In the consumer finance sector, heady growth in credit is still a cause for caution. "Most of the growth in debt is at the individual level," said Greg Kabance, managing director at Fitch Ratings. "If you look at the debt-to-income ratio, it is increasing."

Delinquencies have risen in the kinds of consumer loans that are sold to securitized pools, and players have been warning of potentially deteriorating underwriting standards with lenders aggressively courting new borrowers.
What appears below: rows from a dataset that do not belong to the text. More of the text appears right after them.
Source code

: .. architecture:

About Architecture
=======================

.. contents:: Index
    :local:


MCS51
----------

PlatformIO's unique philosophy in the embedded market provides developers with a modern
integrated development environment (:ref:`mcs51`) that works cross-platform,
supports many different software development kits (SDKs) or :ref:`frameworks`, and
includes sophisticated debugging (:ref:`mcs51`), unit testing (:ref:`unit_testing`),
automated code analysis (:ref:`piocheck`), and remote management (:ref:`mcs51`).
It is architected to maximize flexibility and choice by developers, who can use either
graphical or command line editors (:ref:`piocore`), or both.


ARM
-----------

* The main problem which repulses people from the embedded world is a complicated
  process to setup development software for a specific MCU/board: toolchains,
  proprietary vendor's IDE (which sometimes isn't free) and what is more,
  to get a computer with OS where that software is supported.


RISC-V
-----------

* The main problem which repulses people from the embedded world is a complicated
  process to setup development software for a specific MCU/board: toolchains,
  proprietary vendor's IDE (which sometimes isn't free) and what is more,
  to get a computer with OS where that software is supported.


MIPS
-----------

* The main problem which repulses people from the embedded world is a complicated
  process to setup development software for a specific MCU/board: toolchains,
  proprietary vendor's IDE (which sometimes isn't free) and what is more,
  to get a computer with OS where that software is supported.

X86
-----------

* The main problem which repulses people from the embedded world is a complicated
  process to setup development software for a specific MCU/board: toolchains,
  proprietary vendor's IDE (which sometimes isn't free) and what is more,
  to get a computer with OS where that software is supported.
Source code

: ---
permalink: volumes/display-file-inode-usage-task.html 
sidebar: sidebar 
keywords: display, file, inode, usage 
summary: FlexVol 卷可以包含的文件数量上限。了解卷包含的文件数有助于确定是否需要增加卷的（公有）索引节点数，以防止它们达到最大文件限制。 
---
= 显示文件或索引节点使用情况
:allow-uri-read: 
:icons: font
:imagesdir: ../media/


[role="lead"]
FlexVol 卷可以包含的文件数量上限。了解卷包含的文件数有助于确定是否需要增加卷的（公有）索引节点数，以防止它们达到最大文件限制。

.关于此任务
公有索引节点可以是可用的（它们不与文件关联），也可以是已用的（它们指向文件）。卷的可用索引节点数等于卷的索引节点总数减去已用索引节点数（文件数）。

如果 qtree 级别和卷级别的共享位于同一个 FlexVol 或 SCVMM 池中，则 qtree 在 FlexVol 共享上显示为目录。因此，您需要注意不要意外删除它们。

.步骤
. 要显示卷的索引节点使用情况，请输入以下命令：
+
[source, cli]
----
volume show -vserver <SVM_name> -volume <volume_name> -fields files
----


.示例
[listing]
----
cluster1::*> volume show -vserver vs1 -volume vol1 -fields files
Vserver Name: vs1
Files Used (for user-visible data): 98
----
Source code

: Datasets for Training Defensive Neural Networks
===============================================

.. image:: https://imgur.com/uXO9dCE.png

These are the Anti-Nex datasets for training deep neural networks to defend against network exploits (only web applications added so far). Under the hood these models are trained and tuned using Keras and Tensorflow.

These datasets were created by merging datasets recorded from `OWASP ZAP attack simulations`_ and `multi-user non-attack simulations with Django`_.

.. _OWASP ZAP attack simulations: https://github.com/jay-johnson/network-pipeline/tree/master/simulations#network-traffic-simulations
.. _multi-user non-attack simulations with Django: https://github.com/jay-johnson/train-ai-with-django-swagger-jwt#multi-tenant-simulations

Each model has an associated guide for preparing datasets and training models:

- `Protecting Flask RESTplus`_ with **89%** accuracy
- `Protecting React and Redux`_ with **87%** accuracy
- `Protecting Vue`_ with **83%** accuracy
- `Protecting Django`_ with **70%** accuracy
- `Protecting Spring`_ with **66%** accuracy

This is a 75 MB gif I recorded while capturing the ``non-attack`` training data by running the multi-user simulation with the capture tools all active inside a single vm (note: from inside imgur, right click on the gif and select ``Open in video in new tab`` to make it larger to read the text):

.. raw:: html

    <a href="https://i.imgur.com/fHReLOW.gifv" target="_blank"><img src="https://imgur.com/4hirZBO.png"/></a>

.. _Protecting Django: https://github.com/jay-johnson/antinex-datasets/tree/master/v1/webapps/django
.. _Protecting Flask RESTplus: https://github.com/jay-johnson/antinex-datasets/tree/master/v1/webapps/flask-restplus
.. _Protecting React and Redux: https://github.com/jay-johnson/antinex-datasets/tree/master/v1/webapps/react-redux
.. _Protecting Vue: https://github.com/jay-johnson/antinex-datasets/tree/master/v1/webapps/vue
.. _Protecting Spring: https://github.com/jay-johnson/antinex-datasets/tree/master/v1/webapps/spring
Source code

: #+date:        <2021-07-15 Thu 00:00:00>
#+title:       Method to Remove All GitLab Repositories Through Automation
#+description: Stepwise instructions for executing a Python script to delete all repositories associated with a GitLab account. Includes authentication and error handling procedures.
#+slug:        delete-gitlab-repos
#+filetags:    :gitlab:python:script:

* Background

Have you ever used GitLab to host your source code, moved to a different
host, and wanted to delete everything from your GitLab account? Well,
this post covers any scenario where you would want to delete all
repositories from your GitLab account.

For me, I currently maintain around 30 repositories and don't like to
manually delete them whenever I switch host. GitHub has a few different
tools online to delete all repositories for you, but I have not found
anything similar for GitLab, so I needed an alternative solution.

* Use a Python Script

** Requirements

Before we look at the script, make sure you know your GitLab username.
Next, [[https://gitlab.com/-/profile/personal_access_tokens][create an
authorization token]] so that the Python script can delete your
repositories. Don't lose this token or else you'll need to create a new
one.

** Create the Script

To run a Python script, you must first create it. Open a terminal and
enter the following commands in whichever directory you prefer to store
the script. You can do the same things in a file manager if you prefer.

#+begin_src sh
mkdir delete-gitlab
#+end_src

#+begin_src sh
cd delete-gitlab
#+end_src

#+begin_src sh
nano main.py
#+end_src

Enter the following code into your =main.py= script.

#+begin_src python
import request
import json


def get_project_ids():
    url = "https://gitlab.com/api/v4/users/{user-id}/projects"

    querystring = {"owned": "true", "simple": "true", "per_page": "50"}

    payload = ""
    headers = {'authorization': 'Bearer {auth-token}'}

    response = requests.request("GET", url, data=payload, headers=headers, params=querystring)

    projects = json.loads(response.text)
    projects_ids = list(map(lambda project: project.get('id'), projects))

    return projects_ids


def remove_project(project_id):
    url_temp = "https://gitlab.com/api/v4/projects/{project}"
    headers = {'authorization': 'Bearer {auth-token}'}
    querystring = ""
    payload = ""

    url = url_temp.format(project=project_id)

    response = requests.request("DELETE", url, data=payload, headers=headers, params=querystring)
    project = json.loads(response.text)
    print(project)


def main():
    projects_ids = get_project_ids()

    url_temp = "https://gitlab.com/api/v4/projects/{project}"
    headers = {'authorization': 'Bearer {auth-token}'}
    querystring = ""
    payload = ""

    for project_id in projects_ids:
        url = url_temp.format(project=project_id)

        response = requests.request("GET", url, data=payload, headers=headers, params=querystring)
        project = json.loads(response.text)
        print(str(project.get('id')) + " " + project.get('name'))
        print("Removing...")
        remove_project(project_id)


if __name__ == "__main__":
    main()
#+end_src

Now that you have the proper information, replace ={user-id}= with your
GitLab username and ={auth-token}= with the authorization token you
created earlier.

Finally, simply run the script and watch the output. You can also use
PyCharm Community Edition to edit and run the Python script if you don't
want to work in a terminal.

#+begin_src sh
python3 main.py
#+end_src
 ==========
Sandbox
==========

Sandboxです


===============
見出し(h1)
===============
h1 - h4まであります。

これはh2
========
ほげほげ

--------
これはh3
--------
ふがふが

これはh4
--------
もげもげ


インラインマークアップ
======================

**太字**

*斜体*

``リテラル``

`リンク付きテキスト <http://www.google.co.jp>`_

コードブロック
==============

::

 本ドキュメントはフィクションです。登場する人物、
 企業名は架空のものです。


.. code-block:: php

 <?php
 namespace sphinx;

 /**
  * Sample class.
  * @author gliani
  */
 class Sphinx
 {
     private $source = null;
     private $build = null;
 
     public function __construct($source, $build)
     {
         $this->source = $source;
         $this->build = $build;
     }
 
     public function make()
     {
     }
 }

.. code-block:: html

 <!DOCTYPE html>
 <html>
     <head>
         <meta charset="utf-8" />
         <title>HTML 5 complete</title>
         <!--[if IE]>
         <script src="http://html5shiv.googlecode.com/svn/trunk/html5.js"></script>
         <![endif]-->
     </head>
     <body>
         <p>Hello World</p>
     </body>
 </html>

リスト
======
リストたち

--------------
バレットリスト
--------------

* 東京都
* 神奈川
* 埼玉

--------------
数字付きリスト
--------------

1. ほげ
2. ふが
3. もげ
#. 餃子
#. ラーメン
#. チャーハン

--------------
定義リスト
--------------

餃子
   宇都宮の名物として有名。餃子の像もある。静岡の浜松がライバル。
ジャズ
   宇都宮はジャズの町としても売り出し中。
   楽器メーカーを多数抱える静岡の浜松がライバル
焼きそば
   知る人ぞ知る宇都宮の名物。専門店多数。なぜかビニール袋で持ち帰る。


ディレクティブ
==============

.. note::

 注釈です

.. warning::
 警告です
It is that tier of lender - the second and third tier of banks that have depended on securitization to expand their base - that has some participants concerned. There are still lingering doubts over the sustainability of the sector's business model after Banco PanAmericano, an originator that had been active in securitizing consumer loans, was discovered by authorities late last year to be overstating assets.

"There will be some deterioration [and] the originate-to-securitize model will suffer as it did in other markets," said Standard & Poor's Managing Director Juan De Mollein.

Fitch's Kabance also sees potential trouble in factoring-related securitization. The agency had warned a few months ago that factoring companies in Brazil - typically privately held businesses that buy trade receivables from a variety of companies at a discount - were basically turning their operations into securitization machines. As non-regulated institutions, the factoring companies have been transferring a host of risks into their ABS deals.

Blind pools and thinly capitalized companies are two of the main hazards in this sector.

But ultimately, Kabance said, knowledge of the generalities of these sectors cannot replace thorough due diligence. "Whether there's a bubble in these sectors is less important than digging into each transaction," he added.

There seems to be a consensus that the danger these pockets of booming growth might pose for Brazil's overall economy is far more limited than what the mortgage sector wrought in the U.S. Consumer indebtedness is still much lower than in developed markets.

Still, even with Brazilian mortgages at 3% of GDP and the sector's incursion into capital markets funding almost nonexistent, it is tough to ignore the fact that property prices in Rio and Sao Paulo have doubled since 2008.

BBVA's Unda sees the bubble mentality at work in the hotel prices of the country's financial capital. "Let me put it his way: If you go to Brazil and you stay in a decent hotel, you'll pay between $300 and $400," he said. "If you stay in the same class of hotel in Mexico, you'll pay $130, so something is going on in Sao Paulo."